A rather symbolic detail, I would say.
Thus, I am curious to know what the congregation sang at the funeral for Ann B., especially since I know from personal experience that she had very strong feelings about church music. Was some symbolic use found for her tambourine? And the Bible verses for the day? What did they have to say? Was there a sermon, or were the remarks from Bishop Frey taken from the sermon?
In other words, this was a fine story. Yet I still was left wanting to know a few more religious, liturgical details from the rite — because those words mattered too.
However, the story did end strong:
(Davis) accompanied Frey for a few years on his visitations to do ministry in hospitals and other settings, including churches where members stopped her for autographs. Her rule was she’d only sign her name on church bulletins.
“If people wanted to show the autograph off, they had to admit they’d been to church,” he said, evoking laughter.

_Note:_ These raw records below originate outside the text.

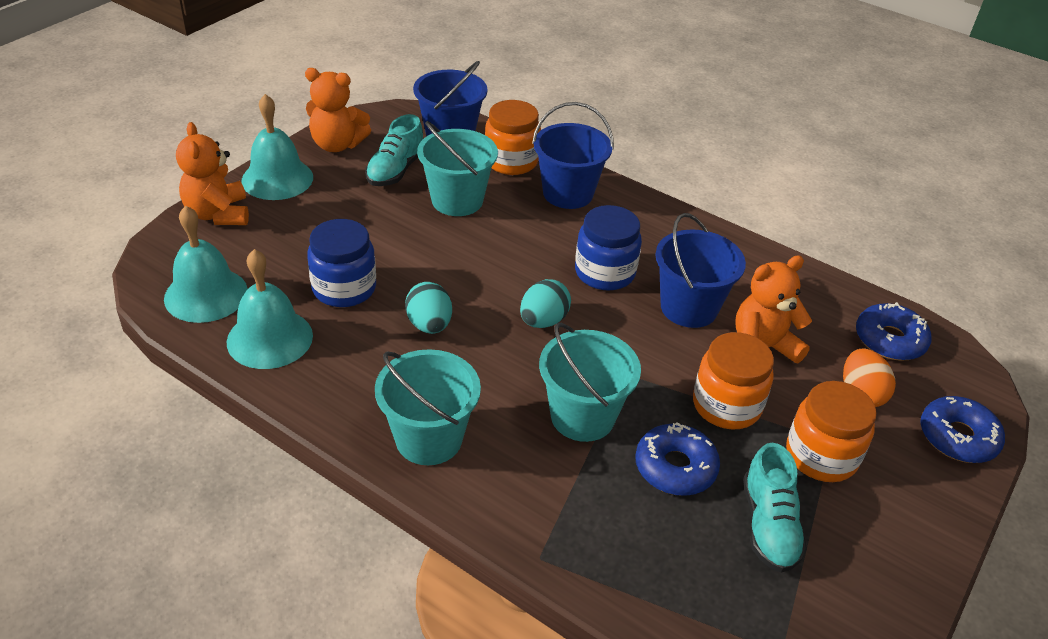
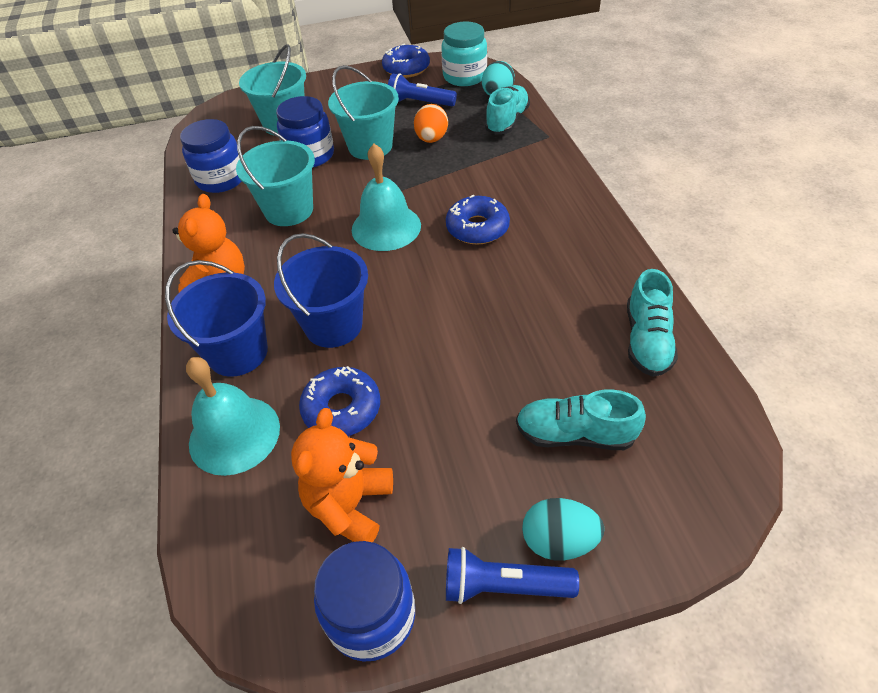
blue bucket: [413,61,487,136] [532,102,614,209] [655,213,746,328] = 3 -> [165,260,268,377] [274,233,368,348] = 2
blue flashlight: none = 0 -> [388,73,457,106] [446,547,579,604] = 2
blue jar: [307,219,376,307] [575,205,642,291] = 2 -> [180,119,242,193] [276,96,334,167] [314,541,415,662] = 3
orange jar: [485,100,541,175] [693,332,774,430] [786,381,877,482] = 3 -> none = 0
orange teddy bear: [176,122,249,225] [305,68,371,152] [735,255,812,363] = 3 -> [172,194,245,292] [291,408,393,542] = 2
turquoise bell: [164,206,248,323] [227,249,313,369] [241,94,313,200] = 3 -> [186,357,280,476] [352,144,421,251] = 2
turquoise jar: none = 0 -> [441,22,487,86] = 1
turquoise shoe: [365,114,423,186] [743,443,807,573] = 2 -> [485,85,530,135] [516,389,646,450] [627,269,678,377] = 3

The Rev. Paul Frey, the retired bishop’s son, also recalled her penchant for volunteering at a homeless center in Denver. She asked him for a tour to see which job she could do.
“Afterward, she said, ‘I want a backstage job. I want to do laundry,’” said Paul Frey, an Episcopal priest in Laredo. “I told her that meant cleaning mostly really nasty socks. These guys have been wearing socks for three or four weeks. She said, ‘It’s OK,’ and did it faithfully for more than six years.”
I would have preferred “dedication,” over the word “penchant,” but you get the point.
Ann B. and all of those nasty socks hidden backstage in a small room at the homeless shelter. Did you see that in other mainstream reports? You should have.